Food & Drink

Breaking Russian Blockade Of Ukraine’s Ports Would Feed Starving Millions, But Kremlin Wants Sanctions Eased

More than 44 million people in 38 countries facing a hunger crisis have been prevented from receiving life-saving shipments of Ukrainian grain by a Russian naval blockade, and now they’ve become a bargaining chip in an unprovoked war that’s contributed to food insecurity worldwide.

Russia is now pushing for the lifting of some international sanctions in return for the creation of a safe shipping corridor that would help get grain and other food like cooking oils to where it’s needed most — 10 countries mostly in the Middle East and Northern Africa that are facing the risk of starvation. Ukraine provides food for 400 million people globally.
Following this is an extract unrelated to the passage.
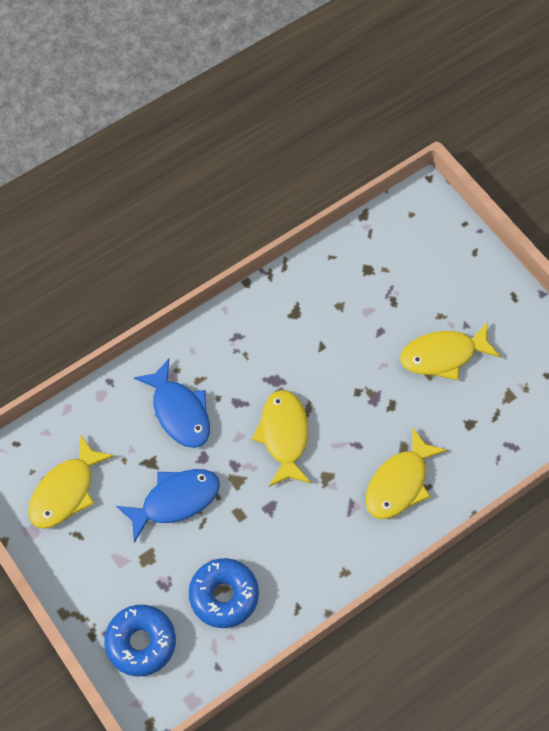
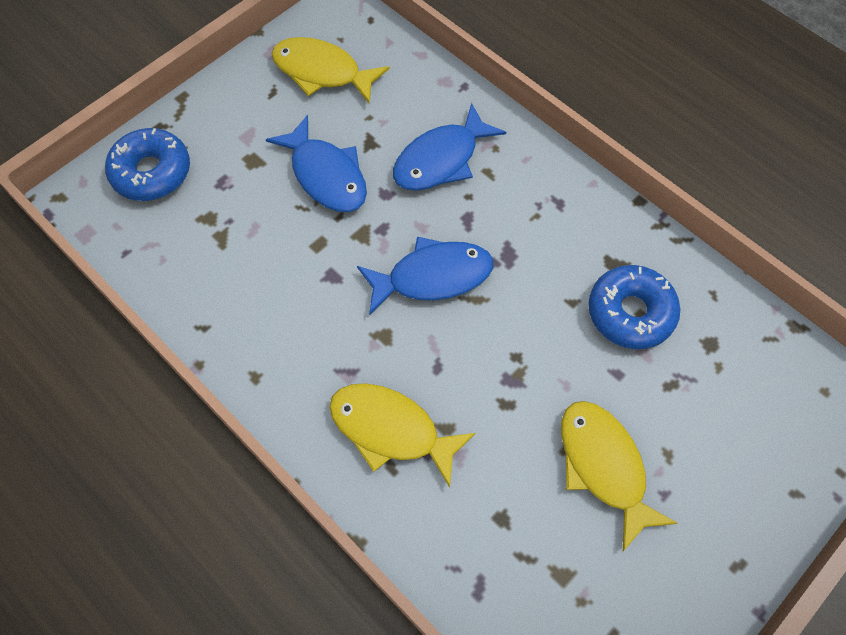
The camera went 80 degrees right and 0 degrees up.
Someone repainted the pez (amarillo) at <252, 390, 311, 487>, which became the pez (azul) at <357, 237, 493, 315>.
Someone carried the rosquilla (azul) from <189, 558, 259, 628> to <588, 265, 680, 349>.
Timing is critical. In East Africa, one person is likely dying from acute hunger every 48 seconds, according to a report released this month by Oxfam. Starting in July, funding will decrease for the United Nations World Food Programme in civil-war-ravaged Yemen, for example, where more than 20 million people receive WFP help and worsening famine-like conditions for millions are spreading. Compounding the impact, food prices have risen about 30%.

“We are out of resources really,” said Richard Ragan, the WFP’s country director for Yemen, which in 2020 imported 710,000 tons of wheat from Ukraine and 800,000 tons from Russia. “There’s a lot more problems to address and less resources to do it with.”

Some of the countries most affected — Afghanistan, Democratic Republic of the Congo, Ethiopia, Haiti, Nigeria, Pakistan, South Sudan, Sudan, Syria and Yemen — are already experiencing widespread food insecurity.

According to the WFP, if ports stay blocked for key suppliers to the global wheat market, prices will push up even higher, “worsening hunger for the most vulnerable people around the world.”

Russia wants the U.S. and its allies to ease economic sanctions in return for opening ports in Ukraine, including Odessa on the Black Sea and Mariupol on the Sea of Azov, to food export. The ports and surrounding cities have experienced significant destruction from Russia’s attacks.

The Black Sea blockade and the subsequent shelling has rendered ports near Odessa owned by Cargill and other big grain traders and shippers inoperable since late February.

The port of Mariupol began operating again this week, after Russian troops removed explosive mines from the area. According to reports, Russia and Ukraine both accuse the other of unleashing underwater mines in the Black Sea.

Ukraine and Russia together are responsible for exporting 30% of the world’s cereal grains and nearly 70% of sunflower oil. The region’s imports make up more than 50% of the grain of 36 countries.

The spring season in Western Ukraine got underway, while fighting in the eastern part of the country meant that little farming got done.

The upcoming wheat harvest in July will be a big test. The harvest from Russia and Ukraine was expected to contribute 57.5 million metric tons of wheat to the global wheat trade, according to the WFP. Wheat exports are now estimated to be 6.5 million metric tons lower than before the conflict, or around 3% of wheat traded globally.

Conflict drives food insecurity. Amid the compounding impacts of the coronavirus pandemic, civil war and climate change, the UN says that over the course of several years, the number of people “marching to starvation” has ballooned from 80 million to 323 million, with 49 million at risk of famine in 43 countries.

“Middle Eastern countries used to be our biggest market,” John Rich, the chairman of MHP, the largest agricultural commodities firm running in Ukraine, told Forbes.

MHP has been shipping most of its wheat, chicken and vegetable oils by truck and rail to European ports since the conflict started Feb. 24. MHP is exporting around 1,000 tons of chicken per day, approaching pre-war levels. Since April, MHP has also exported as much as 25,000 tons of vegetable oils a month. However, logistics in Ukraine are still very challenging, MHP said.

Prior to the onset of the conflict, 98% of Ukraine’s grain exports were transported via the Black Sea. According to the WFP, the prominence of these ports means that “alternative export routes have insufficient infrastructure to be a viable, sustainable alternative to work at the required scale.”